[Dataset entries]

==*==

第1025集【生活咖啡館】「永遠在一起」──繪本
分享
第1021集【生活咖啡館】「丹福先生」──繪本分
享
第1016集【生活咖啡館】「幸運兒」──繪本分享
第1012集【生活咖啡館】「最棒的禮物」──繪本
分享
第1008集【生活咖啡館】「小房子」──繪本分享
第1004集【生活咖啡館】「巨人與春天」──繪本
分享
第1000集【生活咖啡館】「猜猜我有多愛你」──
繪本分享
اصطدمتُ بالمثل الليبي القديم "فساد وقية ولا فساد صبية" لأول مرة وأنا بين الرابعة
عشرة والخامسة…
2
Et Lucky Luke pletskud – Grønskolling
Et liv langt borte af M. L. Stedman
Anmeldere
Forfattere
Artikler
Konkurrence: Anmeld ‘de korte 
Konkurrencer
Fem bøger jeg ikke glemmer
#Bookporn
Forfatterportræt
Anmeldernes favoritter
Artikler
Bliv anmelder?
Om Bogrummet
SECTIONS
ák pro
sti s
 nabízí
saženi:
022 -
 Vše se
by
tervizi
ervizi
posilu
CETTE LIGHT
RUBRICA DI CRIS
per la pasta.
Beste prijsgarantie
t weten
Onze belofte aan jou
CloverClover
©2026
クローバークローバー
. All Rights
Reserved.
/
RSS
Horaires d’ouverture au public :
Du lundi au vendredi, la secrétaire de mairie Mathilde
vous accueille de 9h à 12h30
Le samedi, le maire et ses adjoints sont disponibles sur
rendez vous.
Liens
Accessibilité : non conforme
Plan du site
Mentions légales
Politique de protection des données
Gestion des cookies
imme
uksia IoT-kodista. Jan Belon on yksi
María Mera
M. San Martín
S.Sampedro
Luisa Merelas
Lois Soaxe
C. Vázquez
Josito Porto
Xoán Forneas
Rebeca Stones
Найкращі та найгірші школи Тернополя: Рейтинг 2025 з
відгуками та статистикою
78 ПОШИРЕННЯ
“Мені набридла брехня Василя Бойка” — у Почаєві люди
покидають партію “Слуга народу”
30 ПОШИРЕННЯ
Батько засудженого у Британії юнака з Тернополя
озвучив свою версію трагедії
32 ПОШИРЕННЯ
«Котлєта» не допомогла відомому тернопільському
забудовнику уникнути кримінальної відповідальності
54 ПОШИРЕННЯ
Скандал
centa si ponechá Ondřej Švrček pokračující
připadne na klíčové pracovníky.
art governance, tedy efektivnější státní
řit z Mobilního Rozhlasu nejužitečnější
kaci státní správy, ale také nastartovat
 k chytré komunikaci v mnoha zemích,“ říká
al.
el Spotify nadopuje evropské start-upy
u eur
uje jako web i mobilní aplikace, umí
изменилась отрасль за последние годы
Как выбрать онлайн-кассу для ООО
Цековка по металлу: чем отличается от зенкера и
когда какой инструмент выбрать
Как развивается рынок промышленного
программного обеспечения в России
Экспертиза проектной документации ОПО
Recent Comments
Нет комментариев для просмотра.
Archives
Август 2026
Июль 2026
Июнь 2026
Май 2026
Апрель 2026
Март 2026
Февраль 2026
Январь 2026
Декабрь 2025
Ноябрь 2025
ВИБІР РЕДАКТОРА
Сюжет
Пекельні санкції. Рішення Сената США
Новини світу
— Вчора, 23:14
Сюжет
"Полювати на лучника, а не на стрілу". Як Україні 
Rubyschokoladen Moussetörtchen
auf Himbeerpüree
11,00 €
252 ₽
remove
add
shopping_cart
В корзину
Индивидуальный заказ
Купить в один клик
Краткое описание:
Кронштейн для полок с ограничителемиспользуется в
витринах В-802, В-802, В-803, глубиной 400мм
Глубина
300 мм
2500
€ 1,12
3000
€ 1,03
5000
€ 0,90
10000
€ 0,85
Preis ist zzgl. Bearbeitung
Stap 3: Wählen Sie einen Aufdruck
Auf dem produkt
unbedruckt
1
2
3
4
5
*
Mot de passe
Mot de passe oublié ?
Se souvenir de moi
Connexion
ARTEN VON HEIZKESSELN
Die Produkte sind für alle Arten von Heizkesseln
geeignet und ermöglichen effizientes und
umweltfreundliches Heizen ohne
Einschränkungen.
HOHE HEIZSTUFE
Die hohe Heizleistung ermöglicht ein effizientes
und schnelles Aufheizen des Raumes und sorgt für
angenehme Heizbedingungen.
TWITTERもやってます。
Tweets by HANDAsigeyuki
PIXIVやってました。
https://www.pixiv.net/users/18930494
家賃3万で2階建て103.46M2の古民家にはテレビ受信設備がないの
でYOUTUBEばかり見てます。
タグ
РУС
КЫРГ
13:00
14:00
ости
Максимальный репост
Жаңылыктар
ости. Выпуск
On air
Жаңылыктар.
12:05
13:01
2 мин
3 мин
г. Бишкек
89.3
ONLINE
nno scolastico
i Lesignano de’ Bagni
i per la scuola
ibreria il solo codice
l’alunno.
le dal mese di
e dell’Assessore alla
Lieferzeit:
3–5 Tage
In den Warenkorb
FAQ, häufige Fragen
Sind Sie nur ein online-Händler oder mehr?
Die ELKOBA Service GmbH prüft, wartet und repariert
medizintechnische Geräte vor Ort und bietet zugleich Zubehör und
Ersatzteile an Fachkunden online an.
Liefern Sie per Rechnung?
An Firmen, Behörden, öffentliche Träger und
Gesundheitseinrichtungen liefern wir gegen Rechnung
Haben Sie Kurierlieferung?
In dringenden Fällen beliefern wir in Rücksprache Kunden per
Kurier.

==*==

[Request]: Convert the lines from the start of the dataset entries through the line containing "допомогла відомому тернопільському" into a Markdown table with the columns "Row" and "Line", omitting blank lines.

[Written response]:
| Row | Line |
|---|---|
| 1 | 第1025集【生活咖啡館】「永遠在一起」──繪本 |
| 2 | 分享 |
| 3 | 第1021集【生活咖啡館】「丹福先生」──繪本分 |
| 4 | 享 |
| 5 | 第1016集【生活咖啡館】「幸運兒」──繪本分享 |
| 6 | 第1012集【生活咖啡館】「最棒的禮物」──繪本 |
| 7 | 分享 |
| 8 | 第1008集【生活咖啡館】「小房子」──繪本分享 |
| 9 | 第1004集【生活咖啡館】「巨人與春天」──繪本 |
| 10 | 分享 |
| 11 | 第1000集【生活咖啡館】「猜猜我有多愛你」── |
| 12 | 繪本分享 |
| 13 | اصطدمتُ بالمثل الليبي القديم "فساد وقية ولا فساد صبية" لأول مرة وأنا بين الرابعة |
| 14 | عشرة والخامسة… |
| 15 | 2 |
| 16 | Et Lucky Luke pletskud – Grønskolling |
| 17 | Et liv langt borte af M. L. Stedman |
| 18 | Anmeldere |
| 19 | Forfattere |
| 20 | Artikler |
| 21 | Konkurrence: Anmeld ‘de korte  |
| 22 | Konkurrencer |
| 23 | Fem bøger jeg ikke glemmer |
| 24 | #Bookporn |
| 25 | Forfatterportræt |
| 26 | Anmeldernes favoritter |
| 27 | Artikler |
| 28 | Bliv anmelder? |
| 29 | Om Bogrummet |
| 30 | SECTIONS |
| 31 | ák pro |
| 32 | sti s |
| 33 |  nabízí |
| 34 | saženi: |
| 35 | 022 - |
| 36 |  Vše se |
| 37 | by |
| 38 | tervizi |
| 39 | ervizi |
| 40 | posilu |
| 41 | CETTE LIGHT |
| 42 | RUBRICA DI CRIS |
| 43 | per la pasta. |
| 44 | Beste prijsgarantie |
| 45 | t weten |
| 46 | Onze belofte aan jou |
| 47 | CloverClover |
| 48 | ©2026 |
| 49 | クローバークローバー |
| 50 | . All Rights |
| 51 | Reserved. |
| 52 | / |
| 53 | RSS |
| 54 | Horaires d’ouverture au public : |
| 55 | Du lundi au vendredi, la secrétaire de mairie Mathilde |
| 56 | vous accueille de 9h à 12h30 |
| 57 | Le samedi, le maire et ses adjoints sont disponibles sur |
| 58 | rendez vous. |
| 59 | Liens |
| 60 | Accessibilité : non conforme |
| 61 | Plan du site |
| 62 | Mentions légales |
| 63 | Politique de protection des données |
| 64 | Gestion des cookies |
| 65 | imme |
| 66 | uksia IoT-kodista. Jan Belon on yksi |
| 67 | María Mera |
| 68 | M. San Martín |
| 69 | S.Sampedro |
| 70 | Luisa Merelas |
| 71 | Lois Soaxe |
| 72 | C. Vázquez |
| 73 | Josito Porto |
| 74 | Xoán Forneas |
| 75 | Rebeca Stones |
| 76 | Найкращі та найгірші школи Тернополя: Рейтинг 2025 з |
| 77 | відгуками та статистикою |
| 78 | 78 ПОШИРЕННЯ |
| 79 | “Мені набридла брехня Василя Бойка” — у Почаєві люди |
| 80 | покидають партію “Слуга народу” |
| 81 | 30 ПОШИРЕННЯ |
| 82 | Батько засудженого у Британії юнака з Тернополя |
| 83 | озвучив свою версію трагедії |
| 84 | 32 ПОШИРЕННЯ |
| 85 | «Котлєта» не допомогла відомому тернопільському |